His evidence came as the Lords committee heard from medical scientists and doctors grappling with the nature of Covid-19 six months after its emergence in Europe, its behaviour, treatments, vaccines and the possibility of immunity.
Sir John Bell, a professor of medicine at Oxford University who is a member of the government’s coronavirus vaccine taskforce, said attempts to understand whether people who have had the disease gather any immunity would need to be tested during a second wave of infections in the UK, which he said was now likely.
“Given the lockdown has now been largely released, we are now back in action and we still have a pretty reasonable level of infections in the community, I would be very surprised if we avoided a second wave,” he said. “I think the real question is are we going to have a number of outbursts and then a second wave or are we just going to get a second wave.”
A new peak would likely allow Public Health England to test immunity on about 100,000 healthcare workers who had tested positive and so might have antibodies, he said.
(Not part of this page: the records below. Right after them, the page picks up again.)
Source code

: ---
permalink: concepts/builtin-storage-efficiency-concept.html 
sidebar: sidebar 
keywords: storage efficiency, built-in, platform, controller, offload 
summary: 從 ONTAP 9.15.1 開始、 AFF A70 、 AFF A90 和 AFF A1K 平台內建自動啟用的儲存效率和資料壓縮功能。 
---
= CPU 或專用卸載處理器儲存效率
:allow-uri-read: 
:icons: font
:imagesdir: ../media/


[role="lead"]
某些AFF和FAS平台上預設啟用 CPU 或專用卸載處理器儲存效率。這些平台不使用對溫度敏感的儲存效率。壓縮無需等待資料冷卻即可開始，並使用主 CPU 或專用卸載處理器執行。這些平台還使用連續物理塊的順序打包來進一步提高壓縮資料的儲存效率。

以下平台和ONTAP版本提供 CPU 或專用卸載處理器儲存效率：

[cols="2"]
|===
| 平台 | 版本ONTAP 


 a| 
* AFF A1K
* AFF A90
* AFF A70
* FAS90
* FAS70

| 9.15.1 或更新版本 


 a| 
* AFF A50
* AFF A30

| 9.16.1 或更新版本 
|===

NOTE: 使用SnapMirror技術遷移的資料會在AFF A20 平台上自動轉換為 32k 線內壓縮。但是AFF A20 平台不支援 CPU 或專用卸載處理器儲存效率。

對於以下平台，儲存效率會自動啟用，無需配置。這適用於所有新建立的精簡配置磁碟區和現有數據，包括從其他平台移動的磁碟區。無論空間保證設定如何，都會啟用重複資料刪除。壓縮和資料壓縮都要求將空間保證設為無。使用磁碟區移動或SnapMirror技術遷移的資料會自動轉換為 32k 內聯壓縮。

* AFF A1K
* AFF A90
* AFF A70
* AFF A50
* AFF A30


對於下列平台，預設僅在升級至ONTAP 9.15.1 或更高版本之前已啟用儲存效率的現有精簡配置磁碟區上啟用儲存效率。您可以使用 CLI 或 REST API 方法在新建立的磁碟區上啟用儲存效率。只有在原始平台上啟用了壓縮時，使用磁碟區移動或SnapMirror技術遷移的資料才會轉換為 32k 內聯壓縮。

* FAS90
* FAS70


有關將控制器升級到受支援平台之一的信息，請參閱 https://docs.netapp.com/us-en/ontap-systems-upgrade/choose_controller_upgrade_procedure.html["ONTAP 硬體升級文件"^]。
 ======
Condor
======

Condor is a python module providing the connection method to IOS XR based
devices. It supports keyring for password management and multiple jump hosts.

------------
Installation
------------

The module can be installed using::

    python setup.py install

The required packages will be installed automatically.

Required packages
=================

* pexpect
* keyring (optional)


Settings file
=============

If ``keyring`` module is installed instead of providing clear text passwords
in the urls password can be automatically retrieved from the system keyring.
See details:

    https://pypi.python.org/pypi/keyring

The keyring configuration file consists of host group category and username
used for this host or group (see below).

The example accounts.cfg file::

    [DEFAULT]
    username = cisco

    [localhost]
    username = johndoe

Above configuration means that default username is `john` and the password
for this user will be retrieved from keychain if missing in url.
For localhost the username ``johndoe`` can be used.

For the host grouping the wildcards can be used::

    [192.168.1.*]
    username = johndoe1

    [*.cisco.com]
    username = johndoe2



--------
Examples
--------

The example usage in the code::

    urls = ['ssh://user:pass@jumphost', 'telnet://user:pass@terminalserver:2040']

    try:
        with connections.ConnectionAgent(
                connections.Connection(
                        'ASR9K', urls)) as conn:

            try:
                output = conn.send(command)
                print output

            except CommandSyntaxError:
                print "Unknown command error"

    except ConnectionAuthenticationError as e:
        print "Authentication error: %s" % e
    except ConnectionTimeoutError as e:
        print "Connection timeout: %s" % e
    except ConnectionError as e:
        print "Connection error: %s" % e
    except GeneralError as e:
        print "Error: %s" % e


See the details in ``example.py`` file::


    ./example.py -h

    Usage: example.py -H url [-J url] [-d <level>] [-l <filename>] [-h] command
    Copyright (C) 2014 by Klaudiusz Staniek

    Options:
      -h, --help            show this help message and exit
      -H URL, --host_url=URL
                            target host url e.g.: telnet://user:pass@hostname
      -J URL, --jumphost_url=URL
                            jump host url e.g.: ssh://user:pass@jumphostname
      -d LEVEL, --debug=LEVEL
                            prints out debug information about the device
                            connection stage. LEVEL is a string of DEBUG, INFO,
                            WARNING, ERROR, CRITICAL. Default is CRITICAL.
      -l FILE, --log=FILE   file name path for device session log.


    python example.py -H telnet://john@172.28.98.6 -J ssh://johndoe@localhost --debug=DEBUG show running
Whether they get reinfected will help show how immunity works but without a new peak it will be hard to find out.
The committee also heard from Prof Adrian Hayday, the chair of the department of immunobiology at King’s College London, who supported arguments that socioeconomic factors were key to understanding why there had been high levels of infections among black and minority ethnic communities in the UK.
“In studies of patients in London hospitals, black, African, Asian and minority groups show higher rates of admission to hospital, which shows they are more likely to have become infected under conditions where the virus dose is maybe high,” he said.
“But once they are in hospital they do just as well as anybody. The hypothesis is they are disproportionately suffering from socioeconomic factors that make them more likely to receive high-frequency, high doses of infection. That is not to say the hypothesis is correct, but it is perfectly valid until proven otherwise.”